I get those from time to time, no argument; but lately, when I reply in plain
text, sometimes the paragraph breaks vanish.
> >> They pretend to do that, too, but they don't. That's because "distinct"
> >> has never been quantified.
> >all the extant organisms as closely related to the tuatara as mice are
> >related to muskrats
> In a way we can do that, we can build a phylogenetic tree with
> quantified branch lengths, calculate the length from mice to muskrats,
> get a number, and then find all taxa at the same difference from the
> tuatara. Now, given two researchers, they'll both produce trees with
> different branch lengths and thus get different answers. Hell given
> two researchers you'll probably get two different tree topologies too!
> > That doesn't sound like a good deal, does it?
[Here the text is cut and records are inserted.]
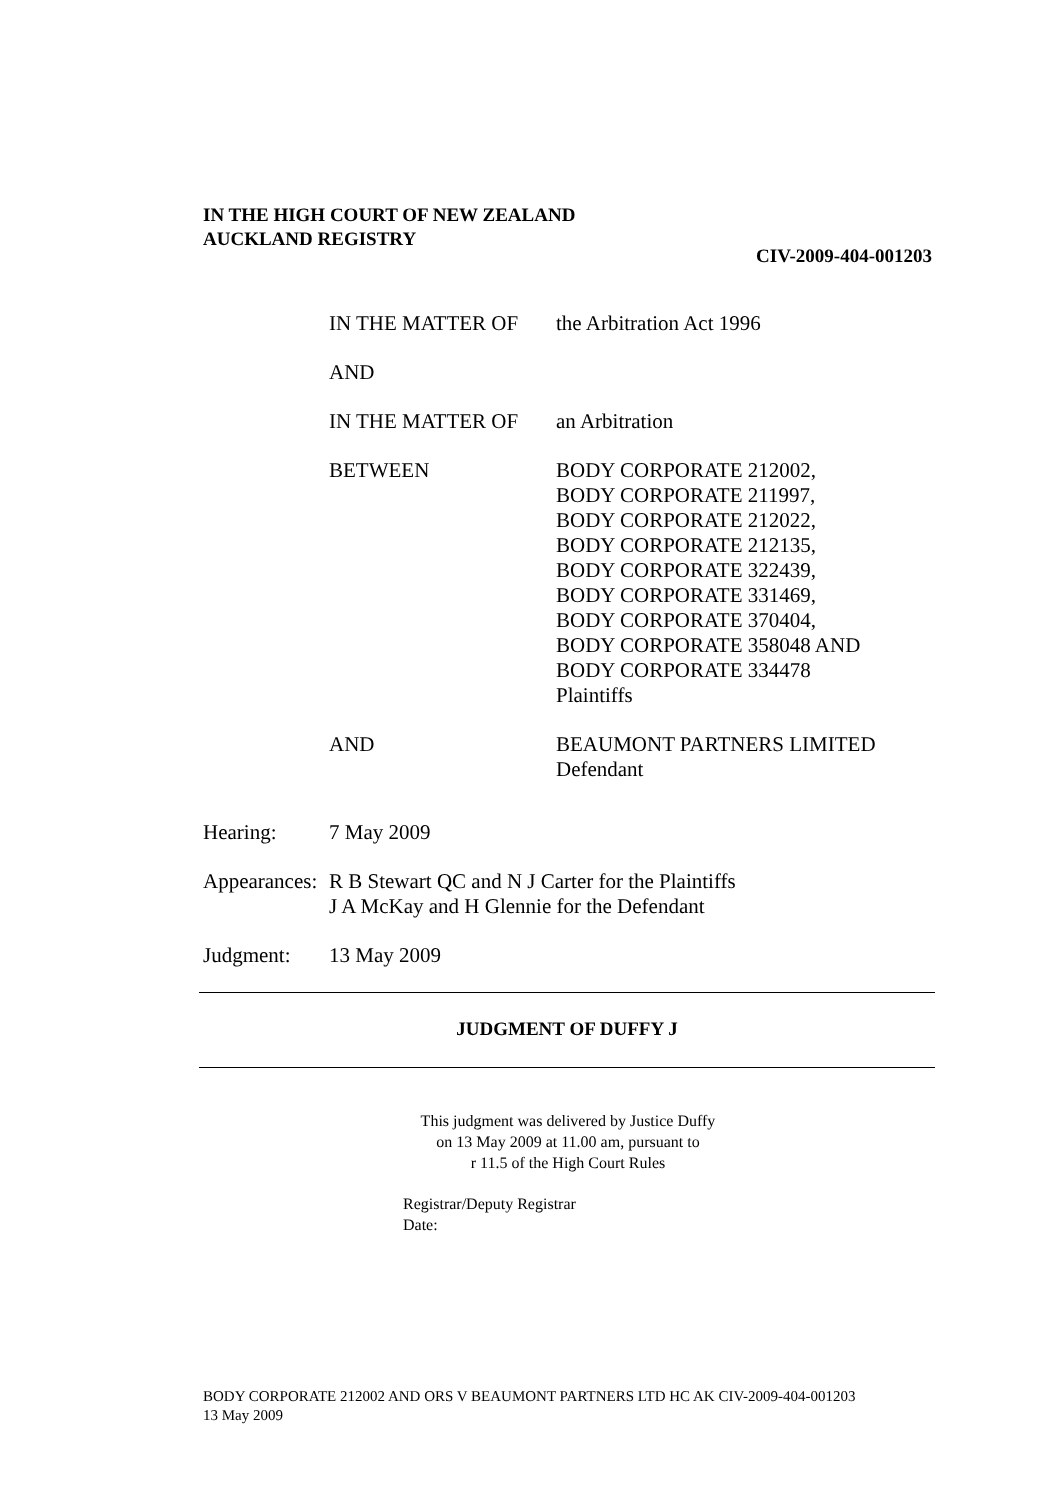IN THE HIGH COURT OF NEW ZEALAND
AUCKLAND REGISTRY
CIV-2009-404-001203
IN THE MATTER OF the Arbitration Act 1996
AND
IN THE MATTER OF an Arbitration
BETWEEN BODY CORPORATE 212002,
BODY CORPORATE 211997,
BODY CORPORATE 212022,
BODY CORPORATE 212135,
BODY CORPORATE 322439,
BODY CORPORATE 331469,
BODY CORPORATE 370404,
BODY CORPORATE 358048 AND
BODY CORPORATE 334478
Plaintiffs
AND BEAUMONT PARTNERS LIMITED
Defendant
Hearing: 7 May 2009
Appearances:
R B Stewart QC and N J Carter for the Plaintiffs
J A McKay and H Glennie for the Defendant
Judgment: 13 May 2009
JUDGMENT OF DUFFY J
This judgment was delivered by Justice Duffy
on 13 May 2009 at 11.00 am, pursuant to
r 11.5 of the High Court Rules
Registrar/Deputy Registrar
Date:
BODY CORPORATE 212002 AND ORS V BEAUMONT PARTNERS LTD HC AK CIV-2009-404-001203
13 May 2009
Because sometimes things
> > *are* distinct and separate.
> I am sure D.M. will respond, but for my part, with living organisms,
> we have a species concept that allows us to quantify species; if they
> can't interbreed, they're distinct species. If they can fruitfully
> interbreed, they're just varieties of the same species.
> There is no way to quantify the difference, in a similar way, between
> genera or families.
We've demolished groups such as Pachyderma, relocating its members (rhinos,
elephants, etc) to their true relatives...and yet the tuatara, aardvark and
pangolin are set aside in their own groups with no near extant relatives.
so, if there is no way to quantify it, why do we keep them separate?
(I don't know if there are any dinosaur equivilents of the aardvarks and
pangolins, cladistically speaking)
> > I believe the technical response is "WTF?"
> I think there's some sense to this (even if we ultimately reject it).
> Consider the idea that most phyla appeared in the Cambrian. If a
> population of lizards separated into two species today, you'd have a
> hard time convincing anyone that one of them was a new phyla. So the
> differences that make up the phyla represent 'huge' differences that
> accumulated over a long period of time, and therefore the phyla
> originated in the pre-Cambrian. Orders in the Cretaceous, etc.
> Again, not advocating that, but I think that's the idea behind it.
ah, okay; yeah, that makes sense for things further away in deep time.